Manganese carbonyl complexes catalyze the hydrosilation of ketones
with PhMe2SiH and
Ph2SiH2 in C6D6
solutions. Efficacy of the manganese carbonyl precatalysts (2.4
mol %)
toward acetone hydrosilation with 1.1 equiv of
PhMe2SiH to give
(CH3)2CH(OSiMe2Ph)
(3)
varied:
(PPh3)(CO)4MnC(O)CH3
(1) (<5 min) ≫ (CO)5MnC(O)Ph
> (CO)5MnC(O)CH3 >
(CO)5MnCH3 > (CO)5MnBr (6.0 h) ≫
Mn2(CO)10 ≈
(PPh3)(CO)4MnBr ≈
(CO)5MnSiMe2Ph (2).
A
turnover frequency of 27 min-1 was measured for catalysis
using 1% 1; rapid catalysis was
possible with 0.1% 1 in the absence of solvent. As a
precatalyst, 1 is much more reactive
than Rh(PPh3)3Cl for the
PhMe2SiH hydrosilation of acetone, acetophenone, and
cyclohexanone; both catalysts exhibit similar reactivity with
Ph2SiH2. With 1 as the
precatalyst,
isolated yields of the alkoxydimethylphenylsilanes exceeded 90%, with
no evidence of
competing dehydrogenative silation to yield vinyl silyl ethers.

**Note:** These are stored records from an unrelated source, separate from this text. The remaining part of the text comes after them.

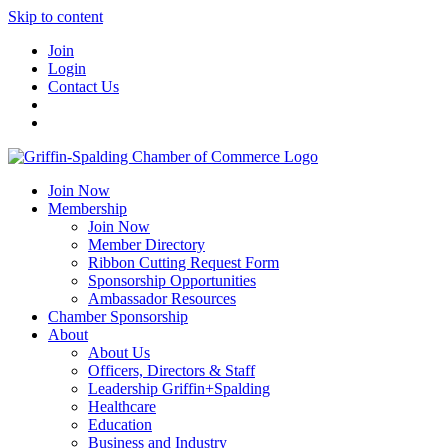
Skip to content
Join
Login
Contact Us
Join Now
Membership
Join Now
Member Directory
Ribbon Cutting Request Form
Sponsorship Opportunities
Ambassador Resources
Chamber Sponsorship
About
About Us
Officers, Directors & Staff
Leadership Griffin+Spalding
Healthcare
Education
Business and Industry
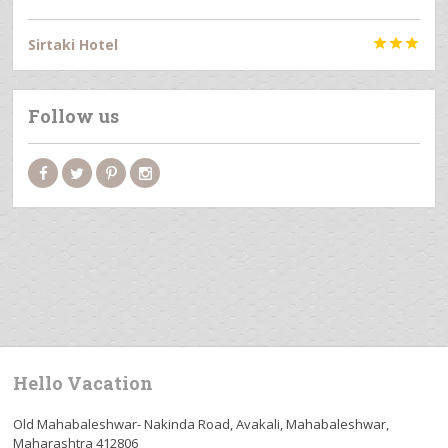
Sirtaki Hotel



Follow us
Hello Vacation
Old Mahabaleshwar- Nakinda Road, Avakali, Mahabaleshwar,
Maharashtra 412806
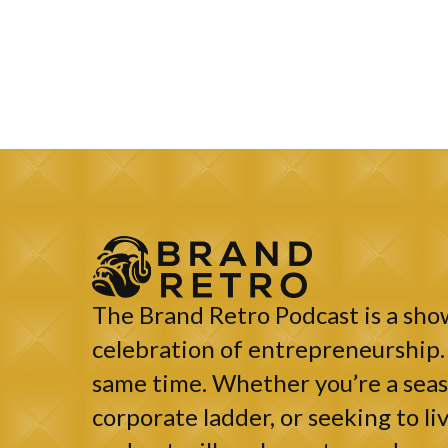
The Brand Retro Podcast is a show
celebration of entrepreneurship. 
same time. Whether you’re a seaso
corporate ladder, or seeking to liv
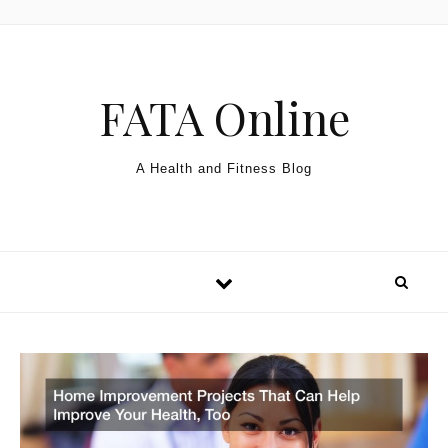
Skip to content
FATA Online
A Health and Fitness Blog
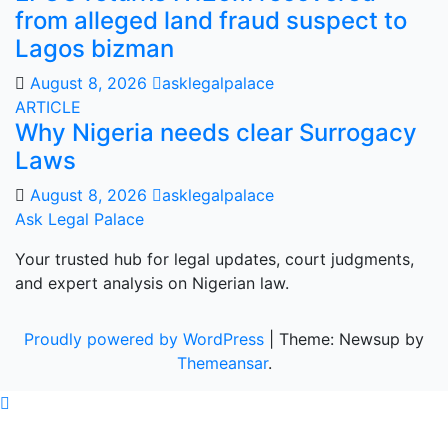
from alleged land fraud suspect to
Lagos bizman
August 8, 2026
asklegalpalace
ARTICLE
Why Nigeria needs clear Surrogacy
Laws
August 8, 2026
asklegalpalace
Ask Legal Palace
Your trusted hub for legal updates, court judgments,
and expert analysis on Nigerian law.
Proudly powered by WordPress
|
Theme: Newsup by
Themeansar
.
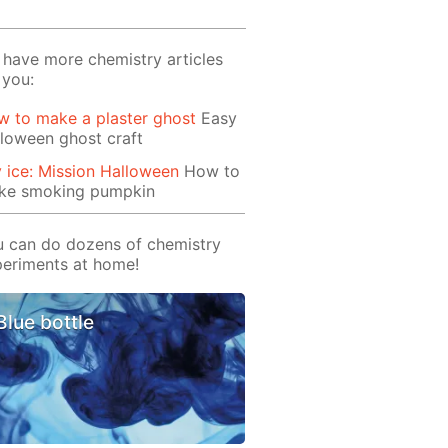
have more chemistry articles
 you:
 to make a plaster ghost
Easy
loween ghost craft
 ice: Mission Halloween
How to
ke smoking pumpkin
 can do dozens of chemistry
eriments at home!
Blue bottle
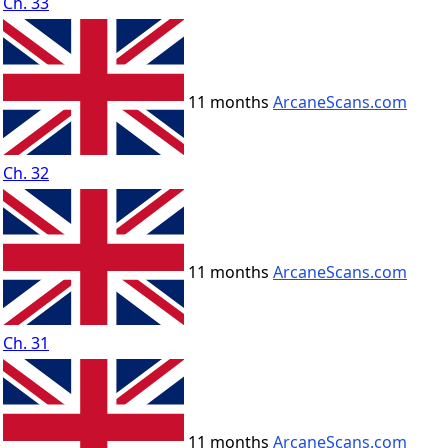
Ch. 33
11 months
ArcaneScans.com
Ch. 32
11 months
ArcaneScans.com
Ch. 31
11 months
ArcaneScans.com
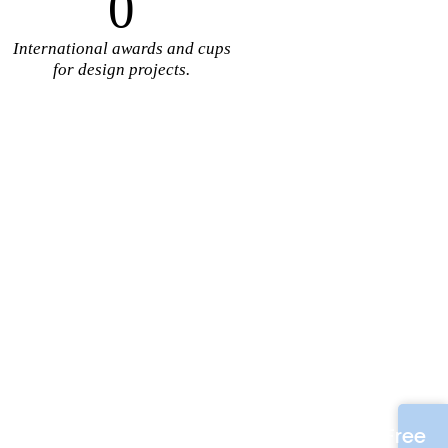
0
International awards and cups
for design projects.
Free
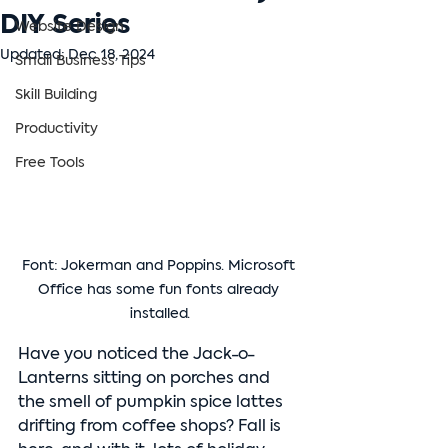
DIY Series
Website Design
Updated:
Dec 18, 2024
Small Business Tips
Skill Building
Productivity
Free Tools
Font: Jokerman and Poppins. Microsoft 
Office has some fun fonts already 
installed.
Have you noticed the Jack-o-
Lanterns sitting on porches and 
the smell of pumpkin spice lattes 
drifting from coffee shops? Fall is 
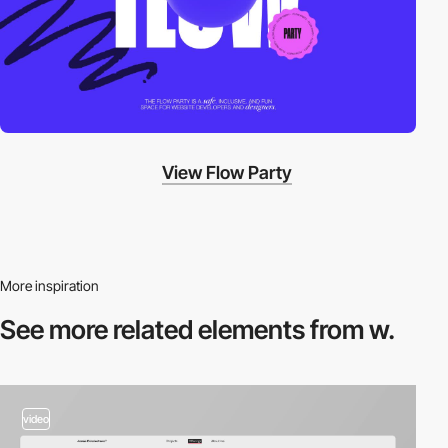
View Flow Party
More inspiration
See more related
elements from w.
video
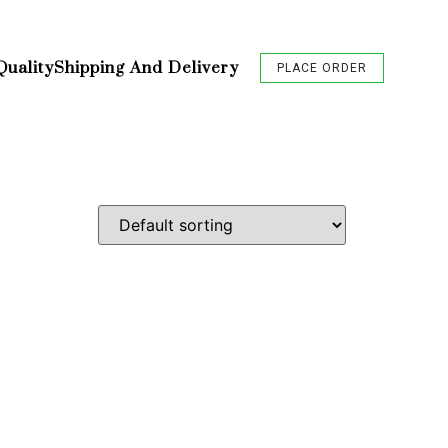
Quality
Shipping And Delivery
PLACE ORDER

Photochemical activation of
(CO)5MnSiMe2Ph (2) affords
moderate hydrosilation catalytic activity in transforming
acetone
to 3. In contrast,
(CO)4CoSiMe2Ph (10) or
Co2(CO)8 in the presence of the excess
HSiMe2Ph, with or without photochemical activation, were ineffective acetone
hydrosilation catalysts.
A reaction pathway is presented for the manganese
carbonyl-catalyzed hydrosilation of
ketones that involves coordinatively unsaturated manganese silyl
intermediates, (L)(CO)MnSiR‘‘3, as the active catalysts.